In that context about the best the games industry could have done to account for the emotional impact that the tragedy had on people around the world is what they did do: each presentation started with the spokesperson expressing sincere solidarity with everyone affected. Presenters wore rainbow coloured lapel pins as a mark of respect for the community hit hardest by the attack…
And then ten seconds later they were showing off footage of a game which involved splitting a person in two, or another game that had the protagonist complete an assassination with a swift knife to the throat – gore and all. The latter example was particularly striking to me, because this was a game that was designed to be able to be played without killing a single digital character. But because sneaking past people was just not exciting enough for a show of this magnitude, the demo footage instead was all about the murdering.

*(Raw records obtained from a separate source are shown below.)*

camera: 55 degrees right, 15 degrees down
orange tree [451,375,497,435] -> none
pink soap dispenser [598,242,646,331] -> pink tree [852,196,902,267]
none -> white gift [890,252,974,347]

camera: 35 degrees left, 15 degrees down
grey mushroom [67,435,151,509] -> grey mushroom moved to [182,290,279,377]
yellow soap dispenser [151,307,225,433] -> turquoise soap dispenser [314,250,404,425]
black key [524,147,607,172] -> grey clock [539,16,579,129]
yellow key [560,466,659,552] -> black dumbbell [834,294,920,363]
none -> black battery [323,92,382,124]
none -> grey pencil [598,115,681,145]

I’m not about to blame video games for the murder of people in real life. The science has found, via numerous studies over the years, that there’s no meaningful link between violent games and violent behaviour. I don’t believe in arguing against the validity of scientific studies when I’m not a scientist myself (also, climate change is real and people should get their kids vaccinated). I play and enjoy violent games myself – Mortal Kombat’s a favourite – and I know I have never felt the need to even hurt another person. So anecdotally I’m on board with the science as well.

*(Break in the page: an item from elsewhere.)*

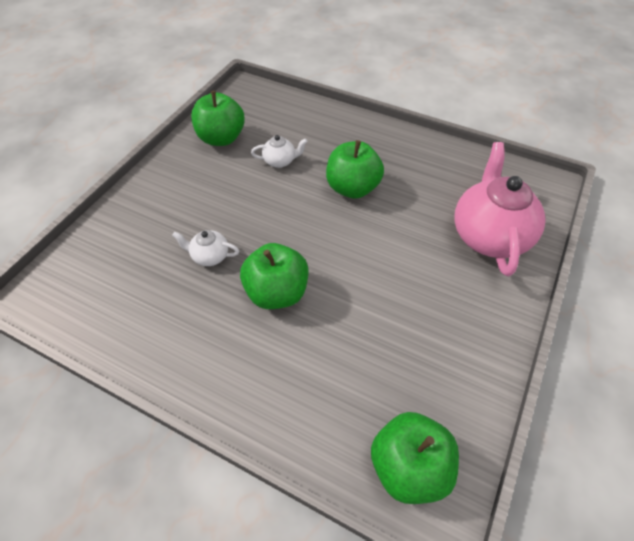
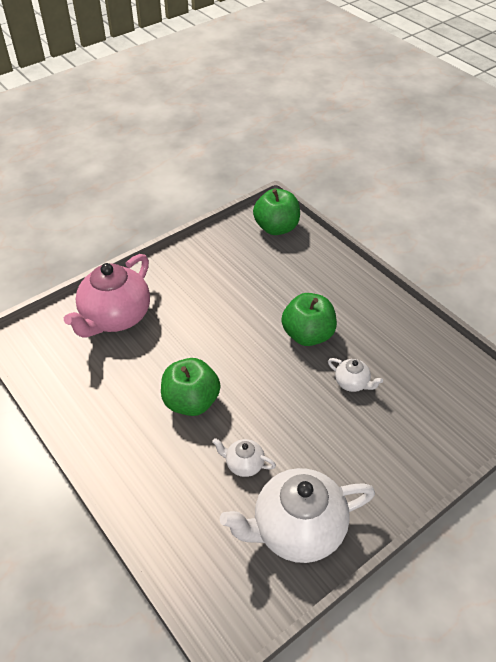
camera: 155 degrees left, 5 degrees down
green apple [191,91,245,146] -> white teapot [220,468,375,563]

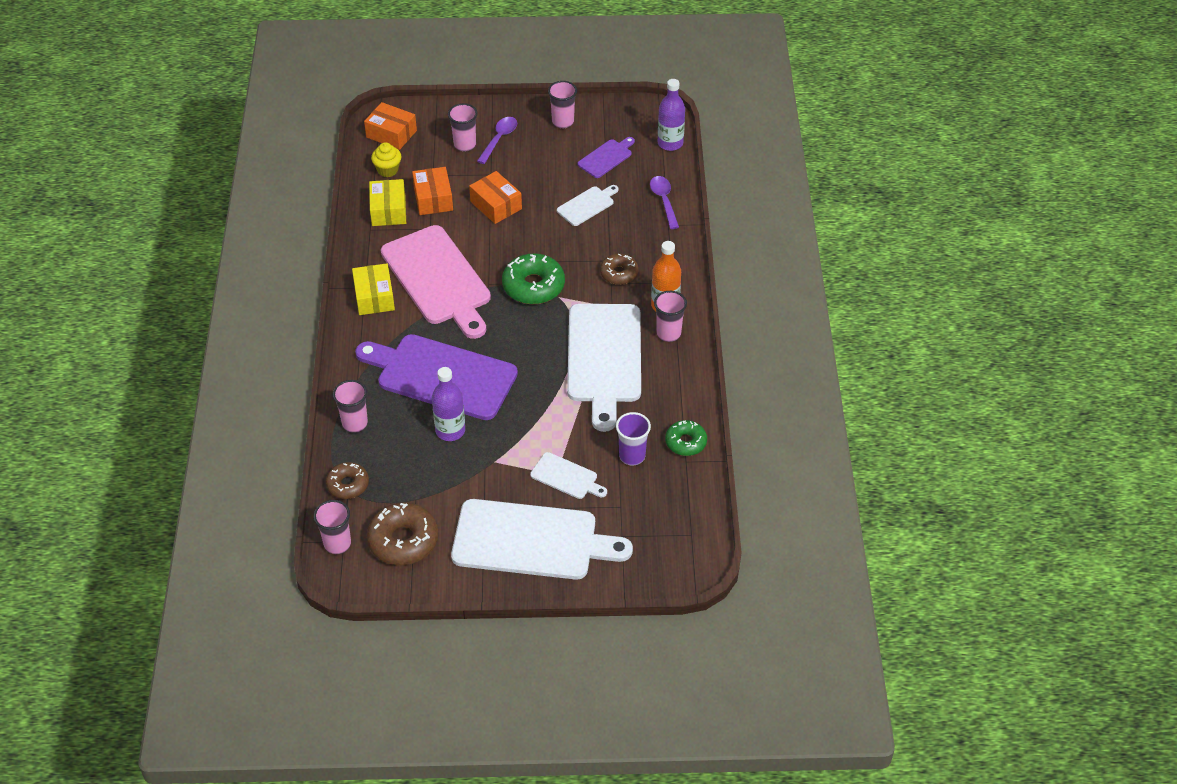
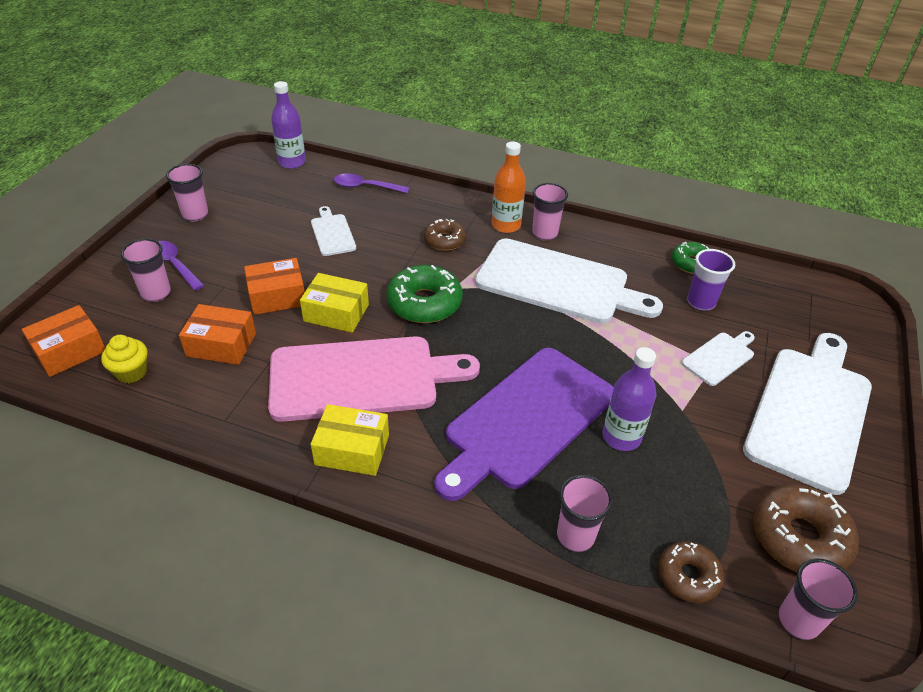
camera: 70 degrees left, 5 degrees down
yellow box [369,179,406,226] -> yellow box moved to [300,273,369,333]
purple cutting board [578,137,635,178] -> none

In the games industry not only is it unacceptable to criticise violence, but it’s unacceptable not to celebrate it.
Western culture is a fundamentally violent one. We ritualise violence as entertainment in “sports” like professional wrestling, which are not sports at all, but pure-play entertainment products that exist purely around the concept of violence.

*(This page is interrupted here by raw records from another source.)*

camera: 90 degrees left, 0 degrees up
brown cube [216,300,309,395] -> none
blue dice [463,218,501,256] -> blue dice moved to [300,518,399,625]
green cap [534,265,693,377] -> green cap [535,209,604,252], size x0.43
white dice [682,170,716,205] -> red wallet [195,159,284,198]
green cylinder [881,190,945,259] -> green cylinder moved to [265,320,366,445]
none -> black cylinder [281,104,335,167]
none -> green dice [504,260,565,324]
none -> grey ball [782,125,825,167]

Almost every major video game release makes violence a core component of the experience. And films are no different; look at the actual death counts and destruction in a film like The Avengers. Violent films, games, and other enter entertainments are not causes of violence in society. They are symptoms. We find them entertaining because we exist in violent cultures.
This is never questioned. In fact, it’s aggressively defended the moment someone attempts to even highlight it. Case-in-point: alternative video game designer, Jonathan Blow, the creator of the much-lauded Braid and The Witness, raised much the same point on Twitter, in response to E3’s opening shows, just hours after the shooting:
He was swamped by criticism for the commentary. Some of the criticism was well intentioned, and this is a good thing, because western society’s treatment of violence in its media is a necessary debate. From that point of view it’s easy to say that Blow’s commentary, provocative as it was, was ultimately positive in bringing the topic to the surface.
But the majority of criticism that Blow received was reactionary and vitriolic. While there’s a bit more openness in other media about the role of violence in the media, in the games industry there is a sense that not only is it unacceptable to criticise violence, but it’s unacceptable not to celebrate it.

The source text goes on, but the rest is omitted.